## Stated task:
Please count the lines in the rows below that contain the string "watch", treating uppercase and lowercase as different. Reply with the number alone.

## Extracted data:
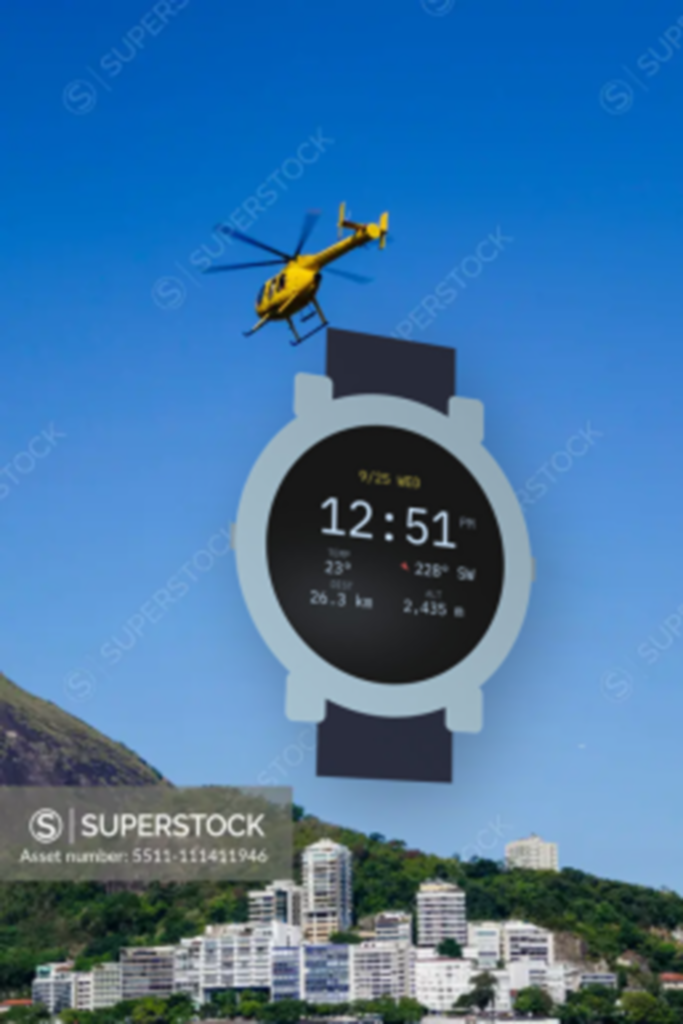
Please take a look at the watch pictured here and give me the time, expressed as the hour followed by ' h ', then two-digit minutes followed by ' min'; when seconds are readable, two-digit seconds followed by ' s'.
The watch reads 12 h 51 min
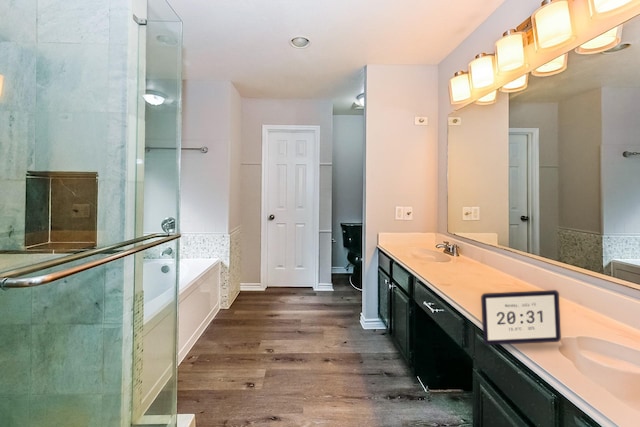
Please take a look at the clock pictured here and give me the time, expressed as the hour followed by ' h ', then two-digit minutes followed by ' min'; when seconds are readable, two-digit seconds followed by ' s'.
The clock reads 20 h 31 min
...
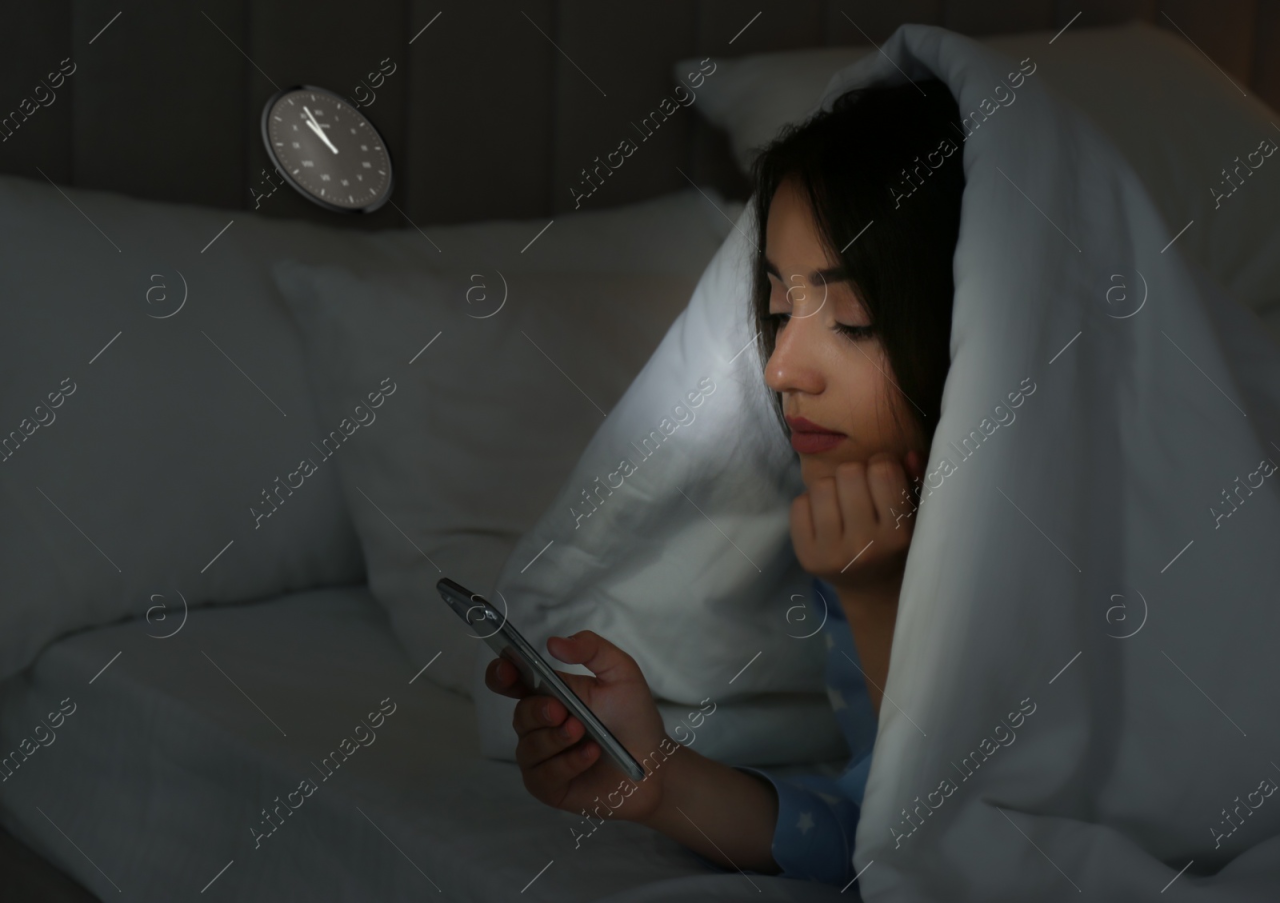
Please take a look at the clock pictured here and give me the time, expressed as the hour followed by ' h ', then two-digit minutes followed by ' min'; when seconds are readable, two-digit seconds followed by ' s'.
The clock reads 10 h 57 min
...
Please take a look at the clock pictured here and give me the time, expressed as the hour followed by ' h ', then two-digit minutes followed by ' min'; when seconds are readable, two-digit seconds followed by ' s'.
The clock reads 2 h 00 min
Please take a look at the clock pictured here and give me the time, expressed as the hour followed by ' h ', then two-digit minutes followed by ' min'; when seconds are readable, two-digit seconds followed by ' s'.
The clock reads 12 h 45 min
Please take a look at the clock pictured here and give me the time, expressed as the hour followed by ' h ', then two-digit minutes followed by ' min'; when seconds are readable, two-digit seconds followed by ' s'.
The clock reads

## Answer in full:
2